Tapas, die Klassiker an der Bar
Das Land ist Vielfalt pur, Sevilla so weit von San Sebastián entfernt wie die Hansestädte von Niederbayern. Und entsprechend sind auch die Tapas sehr variabel. An der andalusischen Küste servieren die Kellner gerne Gambas, in Murcia Paprikawürstchen, in Madrid selbstgemachte Chips und Moreno-Spieße, in Oviedo kleine Stücke Blauschimmelkäse zum Sidra-Apfelwein.
Doch keine spanische Stadt ist so berühmt für seine Häppchen wie León am Jakobsweg.

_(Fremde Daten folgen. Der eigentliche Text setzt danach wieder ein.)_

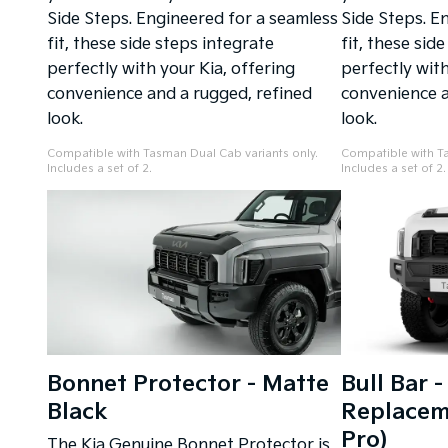
Side Steps. Engineered for a seamless
Side Steps. E
fit, these side steps integrate
fit, these sid
perfectly with your Kia, offering
perfectly with
convenience and a rugged, refined
convenience a
look.
look.
Compatible with Tasman Dual Cab variants only.
Compatible with Ta
Includes a set of 2.
Includes a set of 2.
Bonnet Protector - Matte
Bull Bar 
Black
Replaceme
Pro)
The Kia Genuine Bonnet Protector is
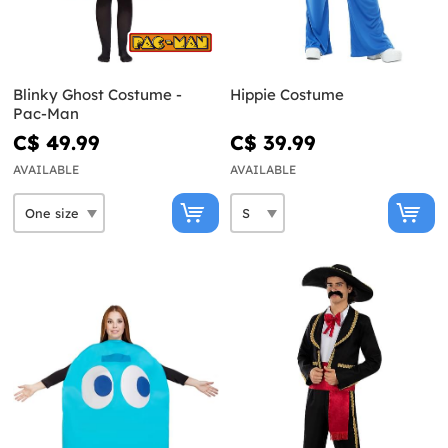
Blinky Ghost Costume -
Hippie Costume
Pac-Man
C$ 49.99
C$ 39.99
AVAILABLE
AVAILABLE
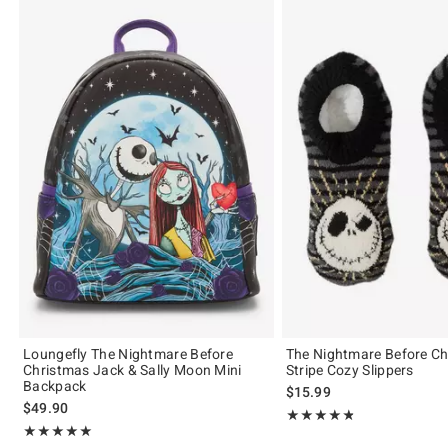
Loungefly The Nightmare Before
The Nightmare Before Ch
Christmas Jack & Sally Moon Mini
Stripe Cozy Slippers
Backpack
$15.99
$49.90
Rating, 4.833 out of 5
★★★★★
★★★★★
Rating, 5 out of 5
★★★★★
★★★★★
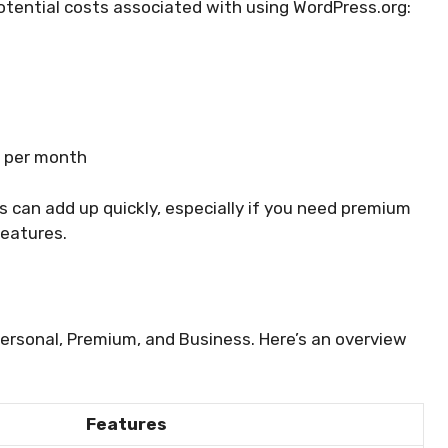
otential costs associated with using WordPress.org:
0 per month
ts can add up quickly, especially if you need premium
features.
Personal, Premium, and Business. Here’s an overview
Features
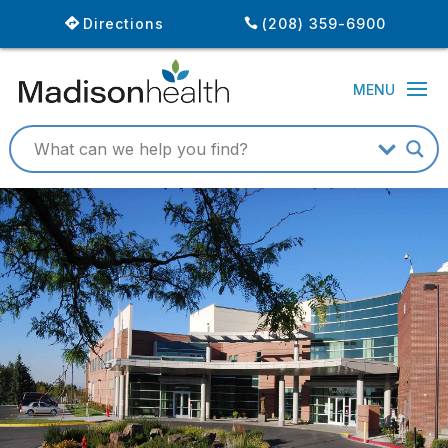
Directions
(208) 359-6900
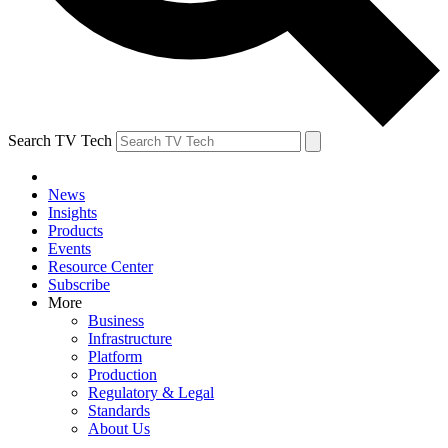
Search TV Tech
News
Insights
Products
Events
Resource Center
Subscribe
More
Business
Infrastructure
Platform
Production
Regulatory & Legal
Standards
About Us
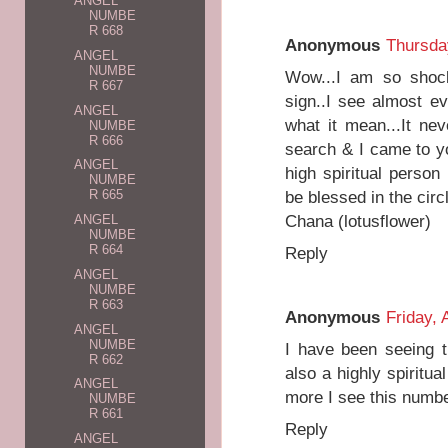
ANGEL
NUMBE
R 668
Anonymous
Thursda
ANGEL
NUMBE
Wow...I am so shock
R 667
sign..I see almost e
ANGEL
what it mean...It ne
NUMBE
R 666
search & I came to y
ANGEL
high spiritual perso
NUMBE
be blessed in the circle
R 665
Chana (lotusflower)
ANGEL
NUMBE
R 664
Reply
ANGEL
NUMBE
R 663
Anonymous
Friday, 
ANGEL
NUMBE
I have been seeing t
R 662
also a highly spiritua
ANGEL
more I see this numb
NUMBE
R 661
Reply
ANGEL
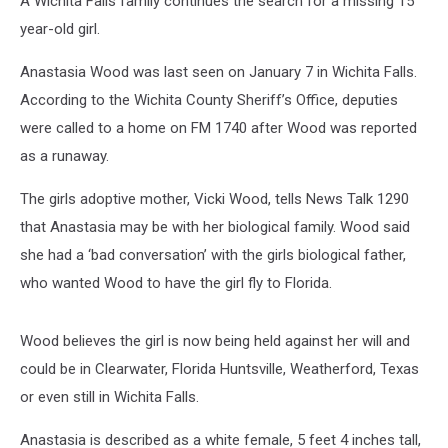
A Wichita Falls family continues the search for a missing 15
year-old girl.
Anastasia Wood was last seen on January 7 in Wichita Falls.
According to the Wichita County Sheriff’s Office, deputies
were called to a home on FM 1740 after Wood was reported
as a runaway.
The girls adoptive mother, Vicki Wood, tells News Talk 1290
that Anastasia may be with her biological family. Wood said
she had a ‘bad conversation’ with the girls biological father,
who wanted Wood to have the girl fly to Florida.
Wood believes the girl is now being held against her will and
could be in Clearwater, Florida Huntsville, Weatherford, Texas
or even still in Wichita Falls.
Anastasia is described as a white female, 5 feet 4 inches tall,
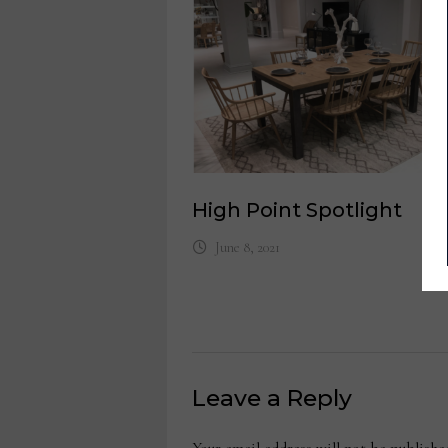
High Point Spotlight
June 8, 2021
Leave a Reply
Your email address will not be publishe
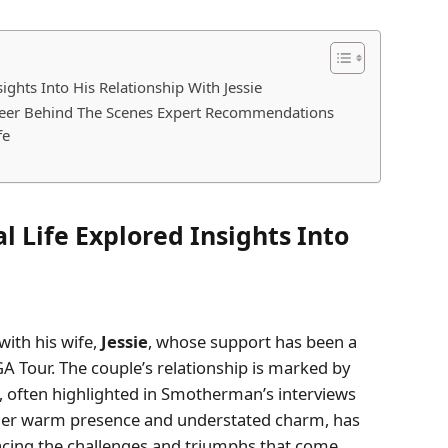
ghts Into His Relationship With Jessie
reer Behind The Scenes Expert Recommendations
fe
 Life Explored Insights Into
ith his wife,
Jessie
, whose support has been a
GA Tour. The couple’s relationship is marked by
often highlighted in Smotherman’s interviews
r her warm presence and understated charm, has
acing the challenges and triumphs that come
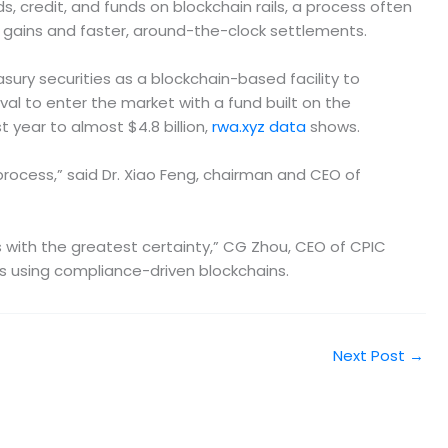
 credit, and funds on blockchain rails, a process often
y gains and faster, around-the-clock settlements.
sury securities as a blockchain-based facility to
val to enter the market with a fund built on the
 year to almost $4.8 billion,
rwa.xyz data
shows.
process,” said Dr. Xiao Feng, chairman and CEO of
s with the greatest certainty,” CG Zhou, CEO of CPIC
s using compliance-driven blockchains.
Next Post
→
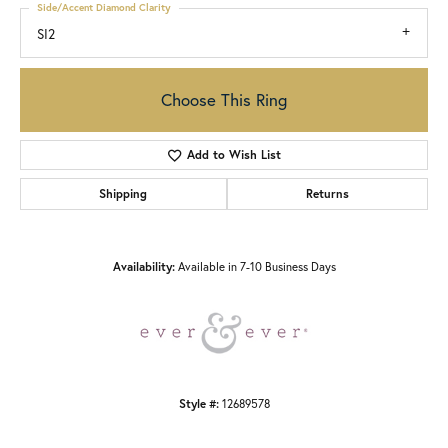
Side/Accent Diamond Clarity
SI2
Choose This Ring
Add to Wish List
Shipping
Returns
Availability:
Available in 7-10 Business Days
Style #:
12689578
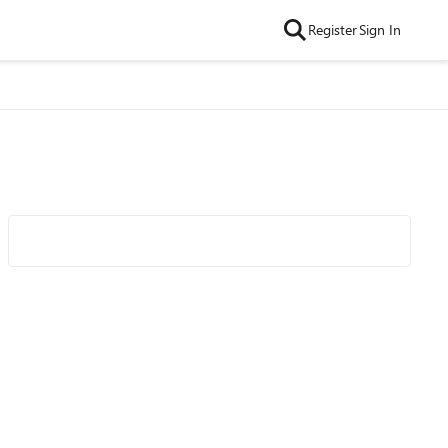
Register
Sign In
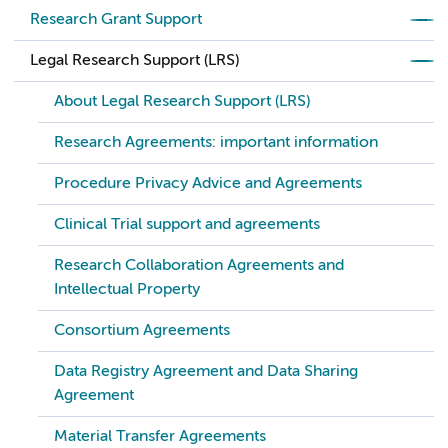
Research Grant Support
Legal Research Support (LRS)
About Legal Research Support (LRS)
Research Agreements: important information
Procedure Privacy Advice and Agreements
Clinical Trial support and agreements
Research Collaboration Agreements and
Intellectual Property
Consortium Agreements
Data Registry Agreement and Data Sharing
Agreement
Material Transfer Agreements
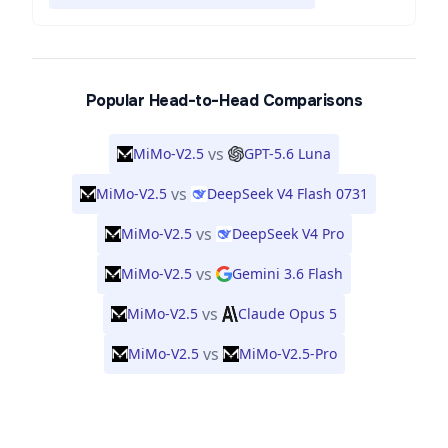
Popular Head-to-Head Comparisons
vs
MiMo-V2.5
GPT-5.6 Luna
vs
MiMo-V2.5
DeepSeek V4 Flash 0731
vs
MiMo-V2.5
DeepSeek V4 Pro
vs
MiMo-V2.5
Gemini 3.6 Flash
vs
MiMo-V2.5
Claude Opus 5
vs
MiMo-V2.5
MiMo-V2.5-Pro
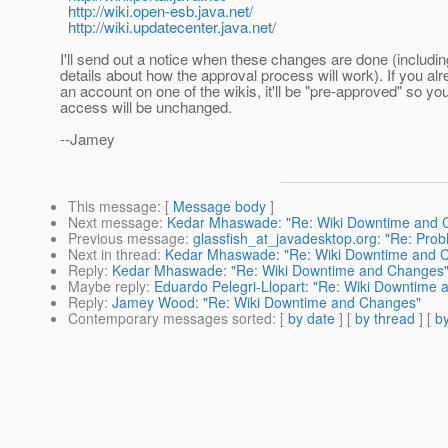
http://wiki.open-esb.java.net/
http://wiki.updatecenter.java.net/
I'll send out a notice when these changes are done (includi
details about how the approval process will work). If you al
an account on one of the wikis, it'll be "pre-approved" so yo
access will be unchanged.
--Jamey
This message
: [
Message body
]
Next message
:
Kedar Mhaswade: "Re: Wiki Downtime and 
Previous message
:
glassfish_at_javadesktop.org: "Re: Probl
Next in thread
:
Kedar Mhaswade: "Re: Wiki Downtime and 
Reply
:
Kedar Mhaswade: "Re: Wiki Downtime and Changes
Maybe reply
:
Eduardo Pelegri-Llopart: "Re: Wiki Downtime
Reply
:
Jamey Wood: "Re: Wiki Downtime and Changes"
Contemporary messages sorted
: [
by date
] [
by thread
] [
by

Dort im Barrio Humedo (Feuchtes Viertel/ Ausgehviertel) der Studentenstadt haben die Kultbars mit Namen Lorenzo, Flechazo und Latino die angeblich besten Kroketten der Welt.
Kurios: Die Beilagen zum Wein oder Bier bieten sie dort noch gratis an, was längst nicht mehr selbstverständlich ist. Vor allem nicht in touristischen Hochburgen wie Barcelona, Granada und Palma de Mallorca.
Nacho bestellt noch eine Platte Seekrake nach. Pulpo mit etwas Paprikapulver und grobem Salz. Muscheln gibt es gleich auch noch. Wer braucht denn da noch ein Dreigängemenü?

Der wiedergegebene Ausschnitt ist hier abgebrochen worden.